Exercise brief
Write out all the text in the data below line for line, reproducing each line verbatim and leaving out the pictures.

Exercise input

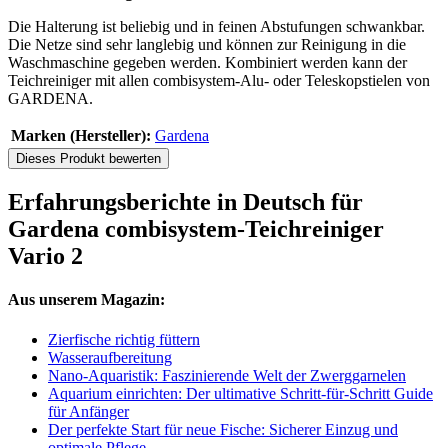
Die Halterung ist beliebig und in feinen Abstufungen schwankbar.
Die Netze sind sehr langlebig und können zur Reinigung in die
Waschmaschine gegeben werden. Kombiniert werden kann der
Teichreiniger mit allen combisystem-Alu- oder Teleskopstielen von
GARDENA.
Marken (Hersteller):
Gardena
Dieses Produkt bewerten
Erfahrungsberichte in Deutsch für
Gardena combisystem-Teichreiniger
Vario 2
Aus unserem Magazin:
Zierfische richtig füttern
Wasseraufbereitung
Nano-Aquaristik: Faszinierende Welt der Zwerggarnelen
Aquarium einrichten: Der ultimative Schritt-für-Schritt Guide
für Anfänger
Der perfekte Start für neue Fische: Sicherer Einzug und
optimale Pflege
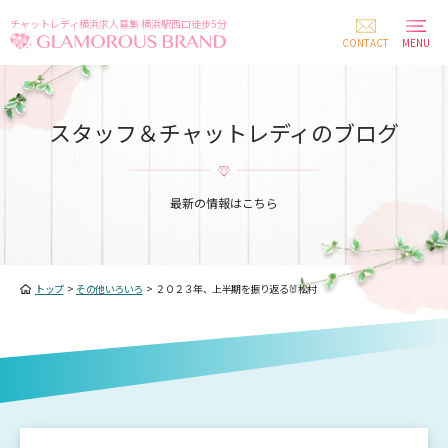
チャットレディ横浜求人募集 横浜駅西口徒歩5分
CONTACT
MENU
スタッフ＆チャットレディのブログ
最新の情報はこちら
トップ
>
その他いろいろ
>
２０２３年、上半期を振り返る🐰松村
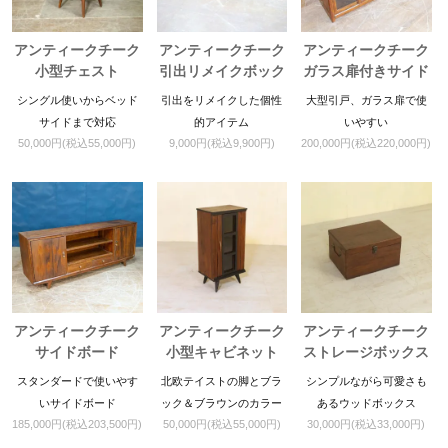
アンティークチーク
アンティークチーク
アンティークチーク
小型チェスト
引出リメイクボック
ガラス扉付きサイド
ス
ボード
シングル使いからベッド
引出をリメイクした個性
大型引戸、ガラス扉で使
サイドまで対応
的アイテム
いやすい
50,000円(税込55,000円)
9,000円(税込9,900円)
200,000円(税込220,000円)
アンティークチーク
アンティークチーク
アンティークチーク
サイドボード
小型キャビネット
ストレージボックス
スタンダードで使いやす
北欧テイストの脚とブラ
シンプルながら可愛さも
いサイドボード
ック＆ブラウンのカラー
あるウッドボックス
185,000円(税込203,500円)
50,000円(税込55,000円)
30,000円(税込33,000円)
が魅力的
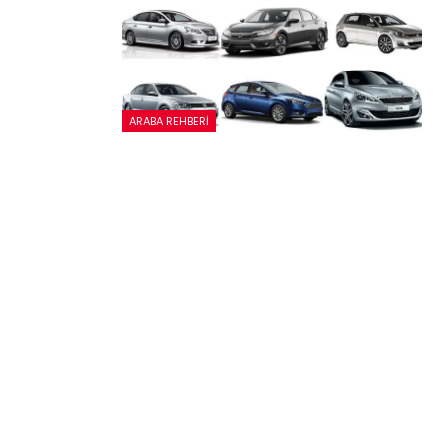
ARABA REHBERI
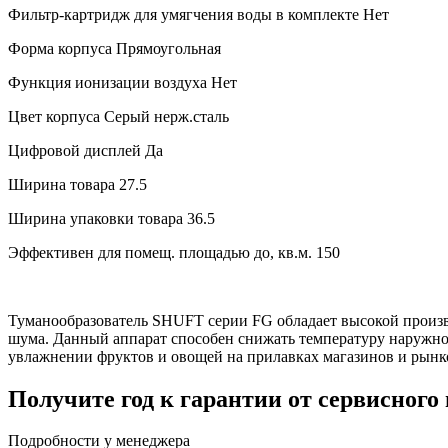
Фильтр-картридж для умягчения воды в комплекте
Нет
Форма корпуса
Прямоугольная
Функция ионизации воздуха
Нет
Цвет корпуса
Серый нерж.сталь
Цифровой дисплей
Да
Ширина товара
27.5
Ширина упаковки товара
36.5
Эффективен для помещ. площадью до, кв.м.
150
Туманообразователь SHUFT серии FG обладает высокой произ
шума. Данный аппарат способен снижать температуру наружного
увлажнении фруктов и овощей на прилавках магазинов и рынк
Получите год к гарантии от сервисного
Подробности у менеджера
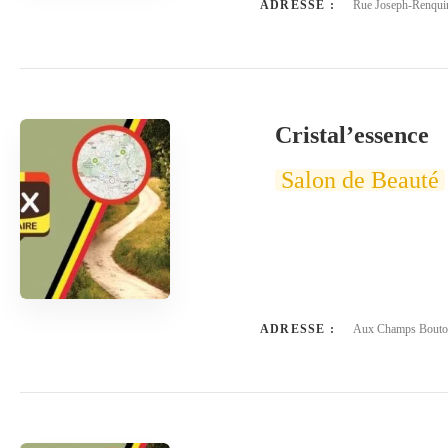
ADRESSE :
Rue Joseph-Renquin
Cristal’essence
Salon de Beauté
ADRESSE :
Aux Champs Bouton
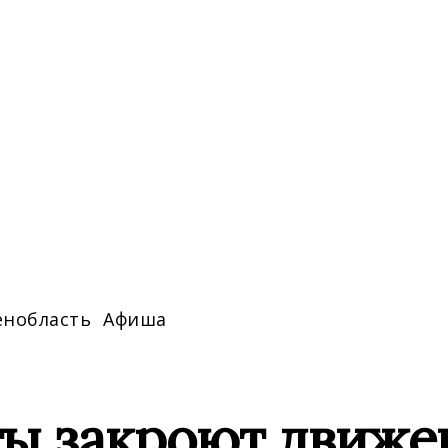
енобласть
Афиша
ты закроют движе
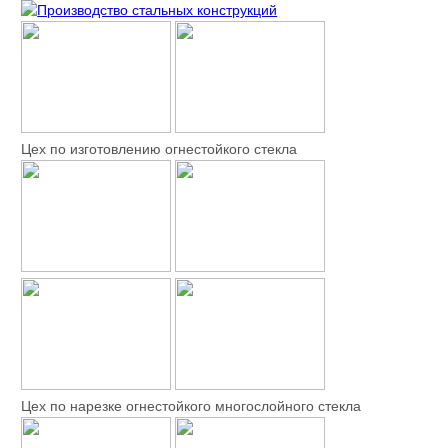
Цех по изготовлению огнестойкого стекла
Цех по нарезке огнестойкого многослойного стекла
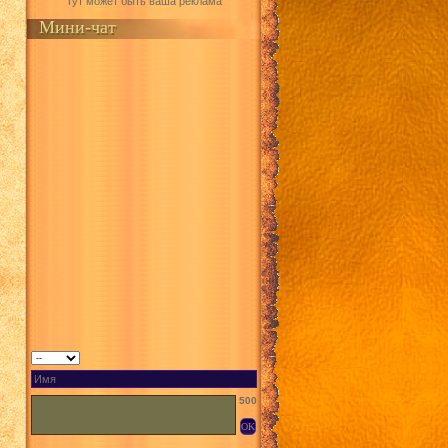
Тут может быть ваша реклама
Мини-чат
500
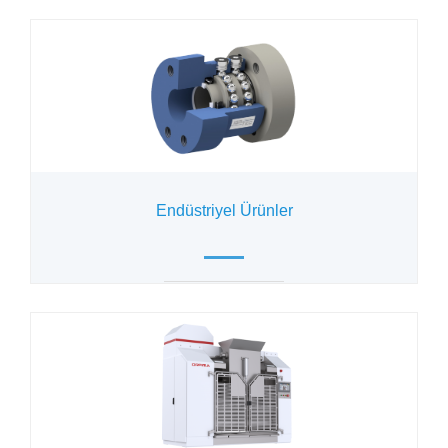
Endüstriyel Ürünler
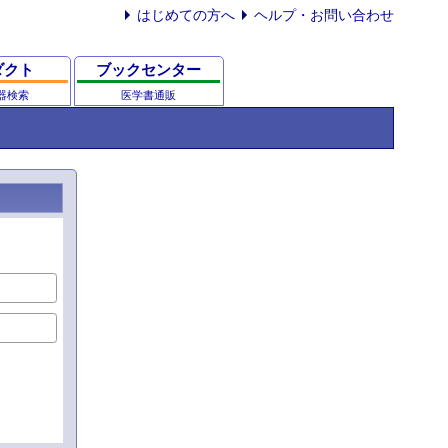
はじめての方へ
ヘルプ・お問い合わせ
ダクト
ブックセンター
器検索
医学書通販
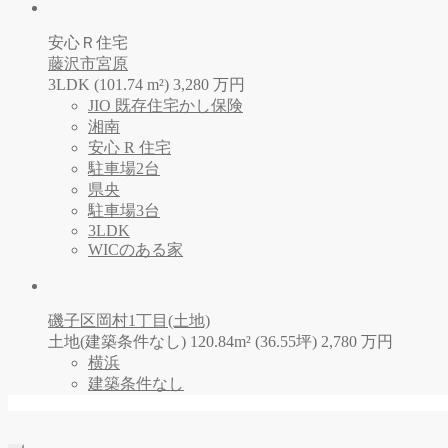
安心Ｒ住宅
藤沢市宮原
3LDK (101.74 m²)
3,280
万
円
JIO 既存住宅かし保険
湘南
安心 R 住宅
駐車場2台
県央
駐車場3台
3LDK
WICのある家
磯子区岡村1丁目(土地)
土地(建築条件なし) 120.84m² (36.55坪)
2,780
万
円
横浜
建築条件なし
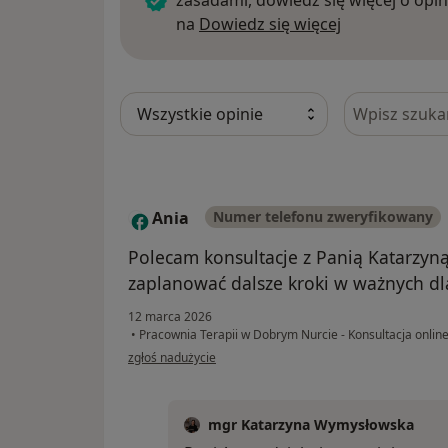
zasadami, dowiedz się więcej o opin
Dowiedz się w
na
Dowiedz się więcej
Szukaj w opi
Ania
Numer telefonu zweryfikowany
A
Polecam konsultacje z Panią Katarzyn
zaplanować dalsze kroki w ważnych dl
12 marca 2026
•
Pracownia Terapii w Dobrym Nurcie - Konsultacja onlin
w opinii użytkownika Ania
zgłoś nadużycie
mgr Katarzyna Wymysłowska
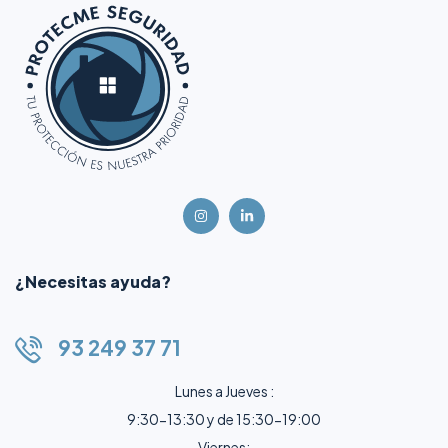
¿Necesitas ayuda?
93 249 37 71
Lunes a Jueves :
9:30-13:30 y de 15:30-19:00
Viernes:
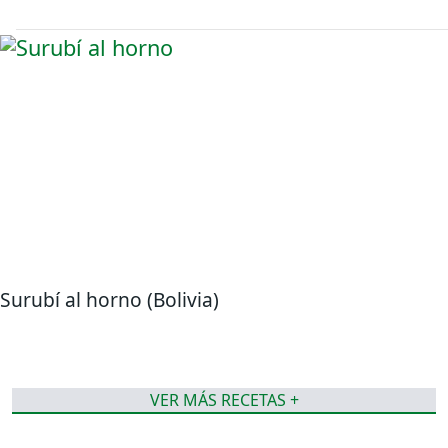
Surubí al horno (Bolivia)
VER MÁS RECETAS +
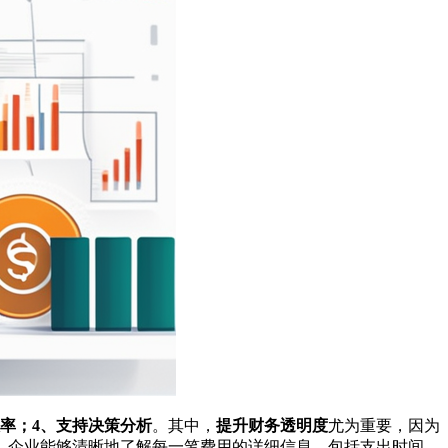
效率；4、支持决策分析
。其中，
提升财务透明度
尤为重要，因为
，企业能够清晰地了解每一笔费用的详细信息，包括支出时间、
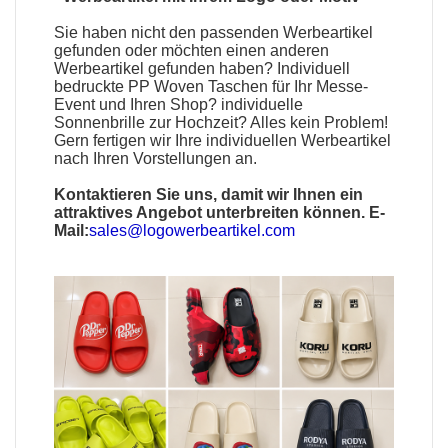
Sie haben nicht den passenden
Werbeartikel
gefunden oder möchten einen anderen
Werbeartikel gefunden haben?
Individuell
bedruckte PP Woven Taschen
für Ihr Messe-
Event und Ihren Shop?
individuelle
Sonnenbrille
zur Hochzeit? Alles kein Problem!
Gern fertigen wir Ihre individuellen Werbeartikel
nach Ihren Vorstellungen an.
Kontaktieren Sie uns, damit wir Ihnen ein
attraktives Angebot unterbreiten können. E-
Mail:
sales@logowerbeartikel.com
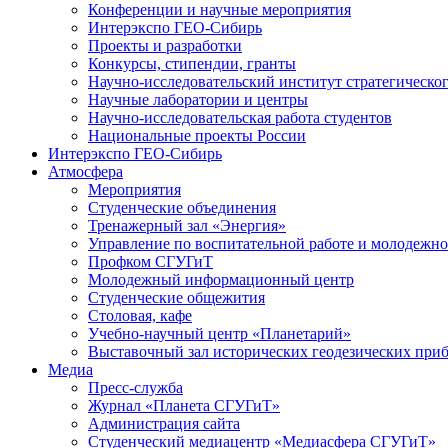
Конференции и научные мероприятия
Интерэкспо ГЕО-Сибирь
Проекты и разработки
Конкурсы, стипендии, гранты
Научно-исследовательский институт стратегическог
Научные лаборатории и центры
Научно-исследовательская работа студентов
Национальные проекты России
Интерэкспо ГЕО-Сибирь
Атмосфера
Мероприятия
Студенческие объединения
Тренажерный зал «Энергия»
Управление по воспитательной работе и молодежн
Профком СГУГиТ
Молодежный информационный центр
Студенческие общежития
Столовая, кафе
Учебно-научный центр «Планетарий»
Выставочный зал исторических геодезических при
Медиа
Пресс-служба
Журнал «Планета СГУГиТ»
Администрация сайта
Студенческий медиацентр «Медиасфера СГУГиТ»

Response
Die Halterung ist beliebig und in feinen Abstufungen schwankbar.
Die Netze sind sehr langlebig und können zur Reinigung in die
Waschmaschine gegeben werden. Kombiniert werden kann der
Teichreiniger mit allen combisystem-Alu- oder Teleskopstielen von
GARDENA.
Marken (Hersteller):
Gardena
Dieses Produkt bewerten
Erfahrungsberichte in Deutsch für
Gardena combisystem-Teichreiniger
Vario 2
Aus unserem Magazin:
Zierfische richtig füttern
Wasseraufbereitung
Nano-Aquaristik: Faszinierende Welt der Zwerggarnelen
Aquarium einrichten: Der ultimative Schritt-für-Schritt Guide
für Anfänger
Der perfekte Start für neue Fische: Sicherer Einzug und
optimale Pflege
チャットレディ横浜求人募集 横浜駅西口徒歩5分
CONTACT
MENU
スタッフ＆チャットレディのブログ
最新の情報はこちら
トップ
>
その他いろいろ
>
２０２３年、上半期を振り返る🐰松村
アンティークチーク
アンティークチーク
アンティークチーク
小型チェスト
引出リメイクボック
ガラス扉付きサイド
ス
ボード
シングル使いからベッド
引出をリメイクした個性
大型引戸、ガラス扉で使
サイドまで対応
的アイテム
いやすい
50,000円(税込55,000円)
9,000円(税込9,900円)
200,000円(税込220,000円)
アンティークチーク
アンティークチーク
アンティークチーク
サイドボード
小型キャビネット
ストレージボックス
スタンダードで使いやす
北欧テイストの脚とブラ
シンプルながら可愛さも
いサイドボード
ック＆ブラウンのカラー
あるウッドボックス
185,000円(税込203,500円)
50,000円(税込55,000円)
30,000円(税込33,000円)
が魅力的
ARABA REHBERI
Фильтр-картридж для умягчения воды в комплекте
Нет
Форма корпуса
Прямоугольная
Функция ионизации воздуха
Нет
Цвет корпуса
Серый нерж.сталь
Цифровой дисплей
Да
Ширина товара
27.5
Ширина упаковки товара
36.5
Эффективен для помещ. площадью до, кв.м.
150
Туманообразователь SHUFT серии FG обладает высокой произ
шума. Данный аппарат способен снижать температуру наружного
увлажнении фруктов и овощей на прилавках магазинов и рынк
Получите год к гарантии от сервисного
Подробности у менеджера
ADRESSE :
Rue Joseph-Renquin
Cristal’essence
Salon de Beauté
ADRESSE :
Aux Champs Bouton
енобласть
Афиша
ты закроют движе
Цех по изготовлению огнестойкого стекла
Цех по нарезке огнестойкого многослойного стекла
Тут может быть ваша реклама
Мини-чат
500
Endüstriyel Ürünler
はじめての方へ
ヘルプ・お問い合わせ
ダクト
ブックセンター
器検索
医学書通販
安心Ｒ住宅
藤沢市宮原
3LDK (101.74 m²)
3,280
万
円
JIO 既存住宅かし保険
湘南
安心 R 住宅
駐車場2台
県央
駐車場3台
3LDK
WICのある家
磯子区岡村1丁目(土地)
土地(建築条件なし) 120.84m² (36.55坪)
2,780
万
円
横浜
建築条件なし
zasadami, dowiedz się więcej o opin
Dowiedz się w
na
Dowiedz się więcej
Szukaj w opi
Ania
Numer telefonu zweryfikowany
A
Polecam konsultacje z Panią Katarzyn
zaplanować dalsze kroki w ważnych dl
12 marca 2026
•
Pracownia Terapii w Dobrym Nurcie - Konsultacja onlin
w opinii użytkownika Ania
zgłoś nadużycie
mgr Katarzyna Wymysłowska
¿Necesitas ayuda?
93 249 37 71
Lunes a Jueves :
9:30-13:30 y de 15:30-19:00
Viernes:
Surubí al horno (Bolivia)
VER MÁS RECETAS +
效率；4、支持决策分析
。其中，
提升财务透明度
尤为重要，因为
，企业能够清晰地了解每一笔费用的详细信息，包括支出时间、
Sie haben nicht den passenden
Werbeartikel
gefunden oder möchten einen anderen
Werbeartikel gefunden haben?
Individuell
bedruckte PP Woven Taschen
für Ihr Messe-
Event und Ihren Shop?
individuelle
Sonnenbrille
zur Hochzeit? Alles kein Problem!
Gern fertigen wir Ihre individuellen Werbeartikel
nach Ihren Vorstellungen an.
Kontaktieren Sie uns, damit wir Ihnen ein
attraktives Angebot unterbreiten können. E-
Mail:
sales@logowerbeartikel.com
Конференции и научные мероприятия
Интерэкспо ГЕО-Сибирь
Проекты и разработки
Конкурсы, стипендии, гранты
Научно-исследовательский институт стратегическог
Научные лаборатории и центры
Научно-исследовательская работа студентов
Национальные проекты России
Интерэкспо ГЕО-Сибирь
Атмосфера
Мероприятия
Студенческие объединения
Тренажерный зал «Энергия»
Управление по воспитательной работе и молодежн
Профком СГУГиТ
Молодежный информационный центр
Студенческие общежития
Столовая, кафе
Учебно-научный центр «Планетарий»
Выставочный зал исторических геодезических при
Медиа
Пресс-служба
Журнал «Планета СГУГиТ»
Администрация сайта
Студенческий медиацентр «Медиасфера СГУГиТ»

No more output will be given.